◆ RECORDS FOR THIS TASK ◆
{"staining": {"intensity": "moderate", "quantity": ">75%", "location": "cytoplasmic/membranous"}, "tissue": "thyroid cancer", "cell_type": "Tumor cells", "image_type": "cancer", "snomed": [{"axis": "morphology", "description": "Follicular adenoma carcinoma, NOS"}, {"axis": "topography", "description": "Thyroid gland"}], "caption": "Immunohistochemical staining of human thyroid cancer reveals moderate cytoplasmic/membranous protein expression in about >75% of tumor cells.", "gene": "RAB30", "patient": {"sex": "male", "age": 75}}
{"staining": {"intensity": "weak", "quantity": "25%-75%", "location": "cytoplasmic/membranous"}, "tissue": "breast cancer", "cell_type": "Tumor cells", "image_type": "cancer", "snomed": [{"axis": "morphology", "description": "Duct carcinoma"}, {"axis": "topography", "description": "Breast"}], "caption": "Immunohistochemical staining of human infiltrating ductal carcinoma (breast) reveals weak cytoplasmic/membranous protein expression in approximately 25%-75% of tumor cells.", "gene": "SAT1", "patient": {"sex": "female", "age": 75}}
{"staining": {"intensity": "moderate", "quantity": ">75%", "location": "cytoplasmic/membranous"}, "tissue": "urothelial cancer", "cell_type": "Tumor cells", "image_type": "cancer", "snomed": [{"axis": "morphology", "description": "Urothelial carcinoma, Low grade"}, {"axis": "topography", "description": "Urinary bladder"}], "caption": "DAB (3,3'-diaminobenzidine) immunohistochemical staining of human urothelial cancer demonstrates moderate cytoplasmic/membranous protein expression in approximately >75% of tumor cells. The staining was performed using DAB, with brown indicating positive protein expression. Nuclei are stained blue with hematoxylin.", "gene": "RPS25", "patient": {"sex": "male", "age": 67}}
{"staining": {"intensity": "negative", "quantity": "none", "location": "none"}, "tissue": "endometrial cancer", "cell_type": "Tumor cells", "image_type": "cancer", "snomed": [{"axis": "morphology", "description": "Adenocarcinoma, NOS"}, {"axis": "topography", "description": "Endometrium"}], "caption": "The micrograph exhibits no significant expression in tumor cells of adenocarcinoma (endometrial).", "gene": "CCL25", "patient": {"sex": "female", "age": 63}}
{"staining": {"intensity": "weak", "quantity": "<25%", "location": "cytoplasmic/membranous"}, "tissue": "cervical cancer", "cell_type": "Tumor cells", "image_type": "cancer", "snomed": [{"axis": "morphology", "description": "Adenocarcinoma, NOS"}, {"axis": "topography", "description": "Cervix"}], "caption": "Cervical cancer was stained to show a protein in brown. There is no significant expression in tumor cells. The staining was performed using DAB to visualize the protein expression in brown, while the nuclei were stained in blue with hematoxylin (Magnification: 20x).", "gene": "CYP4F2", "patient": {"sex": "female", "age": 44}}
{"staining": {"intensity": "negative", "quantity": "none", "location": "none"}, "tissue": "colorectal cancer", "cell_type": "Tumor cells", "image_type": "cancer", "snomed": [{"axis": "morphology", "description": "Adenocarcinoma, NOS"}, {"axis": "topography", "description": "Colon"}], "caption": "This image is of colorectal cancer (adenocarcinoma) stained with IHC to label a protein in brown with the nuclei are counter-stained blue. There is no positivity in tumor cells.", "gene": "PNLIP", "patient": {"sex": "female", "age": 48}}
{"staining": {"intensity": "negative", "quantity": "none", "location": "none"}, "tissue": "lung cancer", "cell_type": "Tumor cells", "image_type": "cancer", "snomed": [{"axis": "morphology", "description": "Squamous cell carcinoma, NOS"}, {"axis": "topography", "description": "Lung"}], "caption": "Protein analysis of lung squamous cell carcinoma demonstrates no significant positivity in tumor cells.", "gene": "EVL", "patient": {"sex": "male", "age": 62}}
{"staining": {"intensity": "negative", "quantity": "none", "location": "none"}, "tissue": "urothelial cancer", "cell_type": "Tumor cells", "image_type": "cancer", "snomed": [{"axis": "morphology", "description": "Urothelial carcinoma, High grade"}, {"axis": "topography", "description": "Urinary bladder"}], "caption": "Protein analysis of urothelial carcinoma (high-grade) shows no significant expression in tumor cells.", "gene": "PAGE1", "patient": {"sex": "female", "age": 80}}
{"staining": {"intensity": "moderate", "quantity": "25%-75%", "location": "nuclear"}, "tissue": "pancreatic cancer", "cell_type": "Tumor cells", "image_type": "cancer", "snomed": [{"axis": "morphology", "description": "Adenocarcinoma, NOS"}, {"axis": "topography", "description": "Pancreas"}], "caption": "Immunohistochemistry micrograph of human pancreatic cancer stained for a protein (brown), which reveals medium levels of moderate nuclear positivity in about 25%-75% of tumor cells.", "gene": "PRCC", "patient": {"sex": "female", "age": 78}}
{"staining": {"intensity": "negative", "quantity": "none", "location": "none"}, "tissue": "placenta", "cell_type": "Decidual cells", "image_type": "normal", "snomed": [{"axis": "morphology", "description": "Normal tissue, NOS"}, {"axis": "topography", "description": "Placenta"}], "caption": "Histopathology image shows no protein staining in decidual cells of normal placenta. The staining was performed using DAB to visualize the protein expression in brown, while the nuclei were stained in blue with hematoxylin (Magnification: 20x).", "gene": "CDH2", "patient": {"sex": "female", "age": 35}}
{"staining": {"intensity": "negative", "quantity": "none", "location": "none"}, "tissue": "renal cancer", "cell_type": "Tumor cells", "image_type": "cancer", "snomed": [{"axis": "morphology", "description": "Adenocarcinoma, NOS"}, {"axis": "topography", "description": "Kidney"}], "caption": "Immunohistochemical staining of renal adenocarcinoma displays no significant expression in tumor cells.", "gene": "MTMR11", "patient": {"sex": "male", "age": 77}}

◆ YOUR ASSIGNMENT ◆
Every line of the material should come back unchanged.

◆ WRITTEN ANSWER ◆
{"staining": {"intensity": "moderate", "quantity": ">75%", "location": "cytoplasmic/membranous"}, "tissue": "thyroid cancer", "cell_type": "Tumor cells", "image_type": "cancer", "snomed": [{"axis": "morphology", "description": "Follicular adenoma carcinoma, NOS"}, {"axis": "topography", "description": "Thyroid gland"}], "caption": "Immunohistochemical staining of human thyroid cancer reveals moderate cytoplasmic/membranous protein expression in about >75% of tumor cells.", "gene": "RAB30", "patient": {"sex": "male", "age": 75}}
{"staining": {"intensity": "weak", "quantity": "25%-75%", "location": "cytoplasmic/membranous"}, "tissue": "breast cancer", "cell_type": "Tumor cells", "image_type": "cancer", "snomed": [{"axis": "morphology", "description": "Duct carcinoma"}, {"axis": "topography", "description": "Breast"}], "caption": "Immunohistochemical staining of human infiltrating ductal carcinoma (breast) reveals weak cytoplasmic/membranous protein expression in approximately 25%-75% of tumor cells.", "gene": "SAT1", "patient": {"sex": "female", "age": 75}}
{"staining": {"intensity": "moderate", "quantity": ">75%", "location": "cytoplasmic/membranous"}, "tissue": "urothelial cancer", "cell_type": "Tumor cells", "image_type": "cancer", "snomed": [{"axis": "morphology", "description": "Urothelial carcinoma, Low grade"}, {"axis": "topography", "description": "Urinary bladder"}], "caption": "DAB (3,3'-diaminobenzidine) immunohistochemical staining of human urothelial cancer demonstrates moderate cytoplasmic/membranous protein expression in approximately >75% of tumor cells. The staining was performed using DAB, with brown indicating positive protein expression. Nuclei are stained blue with hematoxylin.", "gene": "RPS25", "patient": {"sex": "male", "age": 67}}
{"staining": {"intensity": "negative", "quantity": "none", "location": "none"}, "tissue": "endometrial cancer", "cell_type": "Tumor cells", "image_type": "cancer", "snomed": [{"axis": "morphology", "description": "Adenocarcinoma, NOS"}, {"axis": "topography", "description": "Endometrium"}], "caption": "The micrograph exhibits no significant expression in tumor cells of adenocarcinoma (endometrial).", "gene": "CCL25", "patient": {"sex": "female", "age": 63}}
{"staining": {"intensity": "weak", "quantity": "<25%", "location": "cytoplasmic/membranous"}, "tissue": "cervical cancer", "cell_type": "Tumor cells", "image_type": "cancer", "snomed": [{"axis": "morphology", "description": "Adenocarcinoma, NOS"}, {"axis": "topography", "description": "Cervix"}], "caption": "Cervical cancer was stained to show a protein in brown. There is no significant expression in tumor cells. The staining was performed using DAB to visualize the protein expression in brown, while the nuclei were stained in blue with hematoxylin (Magnification: 20x).", "gene": "CYP4F2", "patient": {"sex": "female", "age": 44}}
{"staining": {"intensity": "negative", "quantity": "none", "location": "none"}, "tissue": "colorectal cancer", "cell_type": "Tumor cells", "image_type": "cancer", "snomed": [{"axis": "morphology", "description": "Adenocarcinoma, NOS"}, {"axis": "topography", "description": "Colon"}], "caption": "This image is of colorectal cancer (adenocarcinoma) stained with IHC to label a protein in brown with the nuclei are counter-stained blue. There is no positivity in tumor cells.", "gene": "PNLIP", "patient": {"sex": "female", "age": 48}}
{"staining": {"intensity": "negative", "quantity": "none", "location": "none"}, "tissue": "lung cancer", "cell_type": "Tumor cells", "image_type": "cancer", "snomed": [{"axis": "morphology", "description": "Squamous cell carcinoma, NOS"}, {"axis": "topography", "description": "Lung"}], "caption": "Protein analysis of lung squamous cell carcinoma demonstrates no significant positivity in tumor cells.", "gene": "EVL", "patient": {"sex": "male", "age": 62}}
{"staining": {"intensity": "negative", "quantity": "none", "location": "none"}, "tissue": "urothelial cancer", "cell_type": "Tumor cells", "image_type": "cancer", "snomed": [{"axis": "morphology", "description": "Urothelial carcinoma, High grade"}, {"axis": "topography", "description": "Urinary bladder"}], "caption": "Protein analysis of urothelial carcinoma (high-grade) shows no significant expression in tumor cells.", "gene": "PAGE1", "patient": {"sex": "female", "age": 80}}
{"staining": {"intensity": "moderate", "quantity": "25%-75%", "location": "nuclear"}, "tissue": "pancreatic cancer", "cell_type": "Tumor cells", "image_type": "cancer", "snomed": [{"axis": "morphology", "description": "Adenocarcinoma, NOS"}, {"axis": "topography", "description": "Pancreas"}], "caption": "Immunohistochemistry micrograph of human pancreatic cancer stained for a protein (brown), which reveals medium levels of moderate nuclear positivity in about 25%-75% of tumor cells.", "gene": "PRCC", "patient": {"sex": "female", "age": 78}}
{"staining": {"intensity": "negative", "quantity": "none", "location": "none"}, "tissue": "placenta", "cell_type": "Decidual cells", "image_type": "normal", "snomed": [{"axis": "morphology", "description": "Normal tissue, NOS"}, {"axis": "topography", "description": "Placenta"}], "caption": "Histopathology image shows no protein staining in decidual cells of normal placenta. The staining was performed using DAB to visualize the protein expression in brown, while the nuclei were stained in blue with hematoxylin (Magnification: 20x).", "gene": "CDH2", "patient": {"sex": "female", "age": 35}}
{"staining": {"intensity": "negative", "quantity": "none", "location": "none"}, "tissue": "renal cancer", "cell_type": "Tumor cells", "image_type": "cancer", "snomed": [{"axis": "morphology", "description": "Adenocarcinoma, NOS"}, {"axis": "topography", "description": "Kidney"}], "caption": "Immunohistochemical staining of renal adenocarcinoma displays no significant expression in tumor cells.", "gene": "MTMR11", "patient": {"sex": "male", "age": 77}}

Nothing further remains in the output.